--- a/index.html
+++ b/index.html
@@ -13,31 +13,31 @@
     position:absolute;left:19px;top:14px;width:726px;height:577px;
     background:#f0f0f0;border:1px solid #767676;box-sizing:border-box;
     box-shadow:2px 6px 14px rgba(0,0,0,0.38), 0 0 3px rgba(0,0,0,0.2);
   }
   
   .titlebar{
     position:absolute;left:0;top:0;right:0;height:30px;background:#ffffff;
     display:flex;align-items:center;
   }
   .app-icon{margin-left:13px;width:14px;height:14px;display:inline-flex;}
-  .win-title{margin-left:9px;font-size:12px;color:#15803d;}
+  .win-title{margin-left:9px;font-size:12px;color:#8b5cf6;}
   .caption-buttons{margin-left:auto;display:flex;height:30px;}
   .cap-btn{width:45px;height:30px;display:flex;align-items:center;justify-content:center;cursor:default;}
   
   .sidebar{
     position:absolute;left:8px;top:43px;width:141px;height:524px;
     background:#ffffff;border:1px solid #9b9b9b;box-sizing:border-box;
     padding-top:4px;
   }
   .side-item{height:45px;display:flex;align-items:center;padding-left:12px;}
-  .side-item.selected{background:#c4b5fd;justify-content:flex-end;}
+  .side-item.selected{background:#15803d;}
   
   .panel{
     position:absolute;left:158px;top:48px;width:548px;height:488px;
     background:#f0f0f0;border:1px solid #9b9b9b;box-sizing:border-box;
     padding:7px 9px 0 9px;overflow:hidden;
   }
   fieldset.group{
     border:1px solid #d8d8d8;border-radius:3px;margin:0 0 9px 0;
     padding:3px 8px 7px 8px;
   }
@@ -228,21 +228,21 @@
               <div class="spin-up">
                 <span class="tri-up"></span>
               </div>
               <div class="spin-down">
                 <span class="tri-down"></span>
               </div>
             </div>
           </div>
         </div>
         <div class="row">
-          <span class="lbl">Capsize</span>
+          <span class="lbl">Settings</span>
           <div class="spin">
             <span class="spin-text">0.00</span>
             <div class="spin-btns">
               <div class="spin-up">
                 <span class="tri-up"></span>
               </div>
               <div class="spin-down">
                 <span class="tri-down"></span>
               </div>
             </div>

____

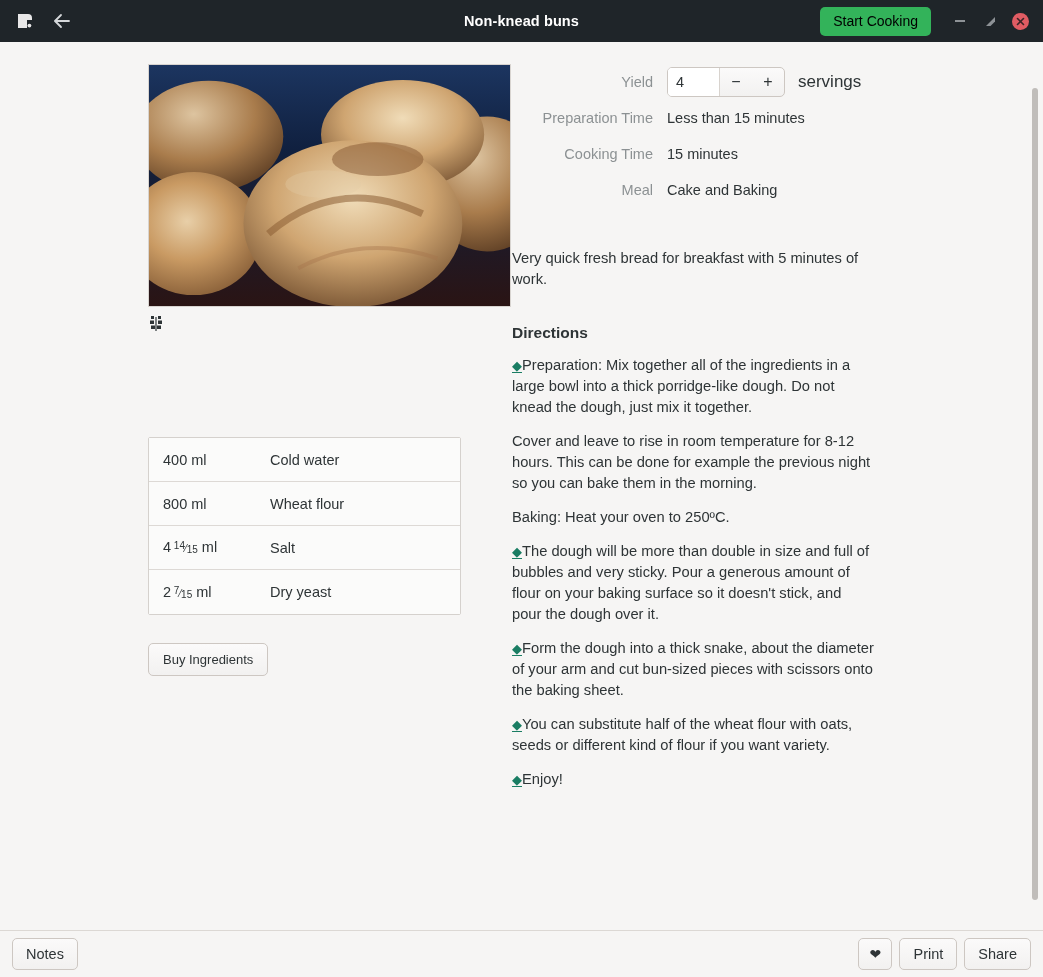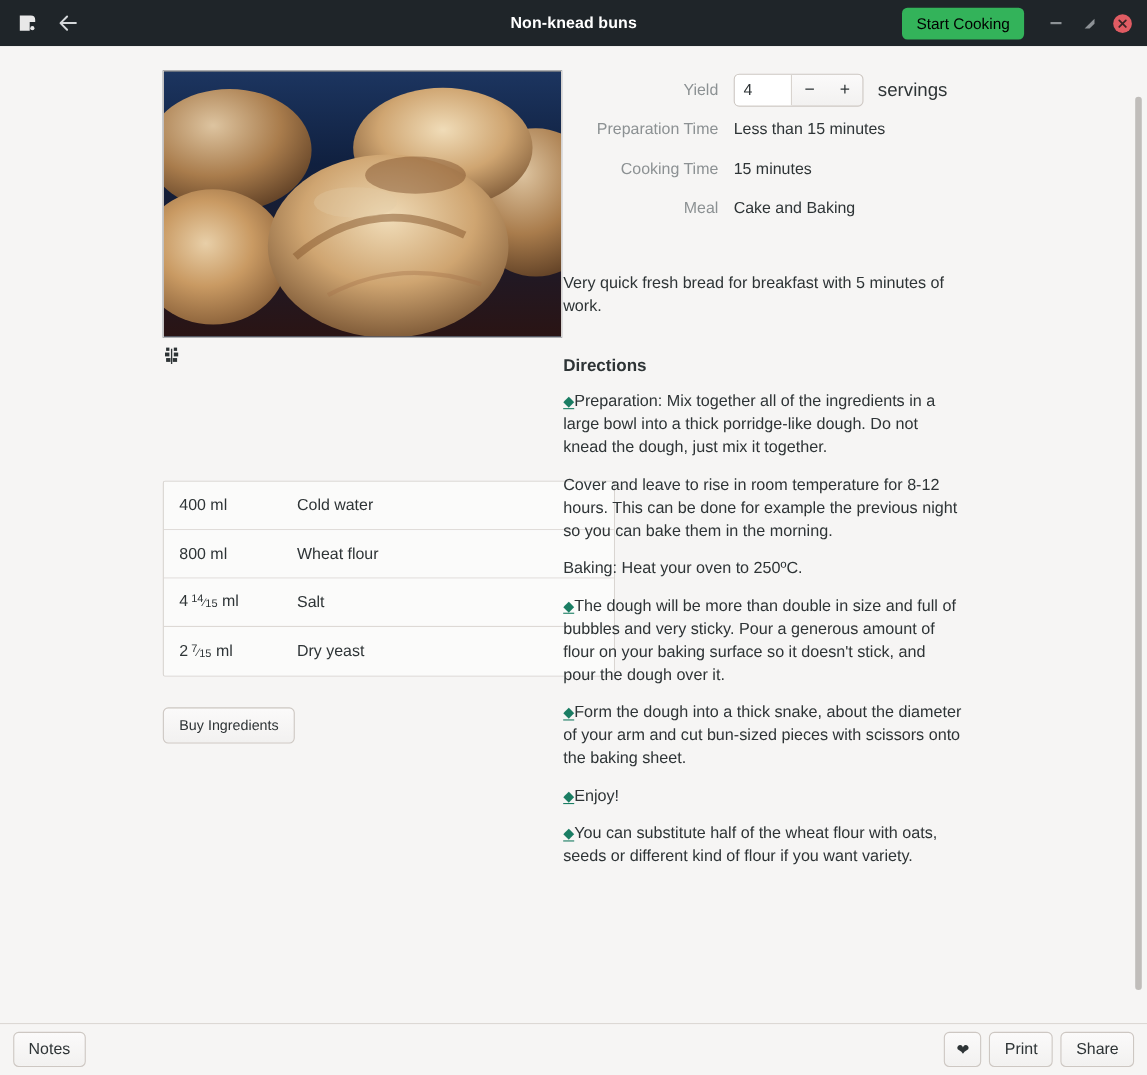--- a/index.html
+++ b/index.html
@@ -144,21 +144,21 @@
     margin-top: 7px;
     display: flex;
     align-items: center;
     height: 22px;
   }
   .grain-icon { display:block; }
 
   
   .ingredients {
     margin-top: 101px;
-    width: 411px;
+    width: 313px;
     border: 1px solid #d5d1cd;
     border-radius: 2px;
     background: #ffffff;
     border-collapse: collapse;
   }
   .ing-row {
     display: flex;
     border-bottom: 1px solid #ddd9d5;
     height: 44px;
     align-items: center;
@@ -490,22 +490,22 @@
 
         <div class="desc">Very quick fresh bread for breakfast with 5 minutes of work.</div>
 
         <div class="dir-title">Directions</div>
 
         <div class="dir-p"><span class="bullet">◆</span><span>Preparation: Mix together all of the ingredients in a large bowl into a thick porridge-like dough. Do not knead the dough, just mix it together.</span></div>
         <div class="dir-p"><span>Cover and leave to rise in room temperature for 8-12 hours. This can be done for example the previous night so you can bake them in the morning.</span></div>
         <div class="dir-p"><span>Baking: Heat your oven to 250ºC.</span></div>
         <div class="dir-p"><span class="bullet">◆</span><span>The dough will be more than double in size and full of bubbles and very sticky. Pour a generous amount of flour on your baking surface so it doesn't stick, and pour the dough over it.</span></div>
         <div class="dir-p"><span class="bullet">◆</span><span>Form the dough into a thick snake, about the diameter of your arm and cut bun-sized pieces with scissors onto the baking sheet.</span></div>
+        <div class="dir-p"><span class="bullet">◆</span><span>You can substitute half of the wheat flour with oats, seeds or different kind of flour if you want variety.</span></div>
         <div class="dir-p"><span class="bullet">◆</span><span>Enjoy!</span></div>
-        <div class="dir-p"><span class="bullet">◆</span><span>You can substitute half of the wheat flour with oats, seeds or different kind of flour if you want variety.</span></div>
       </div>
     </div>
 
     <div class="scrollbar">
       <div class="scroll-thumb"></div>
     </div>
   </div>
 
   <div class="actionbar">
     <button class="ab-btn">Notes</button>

____

§ **Exercise prompt**
Copy out every line of the entries where the string "variety" shows up.

§ **Response area**
+        <div class="dir-p"><span class="bullet">◆</span><span>You can substitute half of the wheat flour with oats, seeds or different kind of flour if you want variety.</span></div>
-        <div class="dir-p"><span class="bullet">◆</span><span>You can substitute half of the wheat flour with oats, seeds or different kind of flour if you want variety.</span></div>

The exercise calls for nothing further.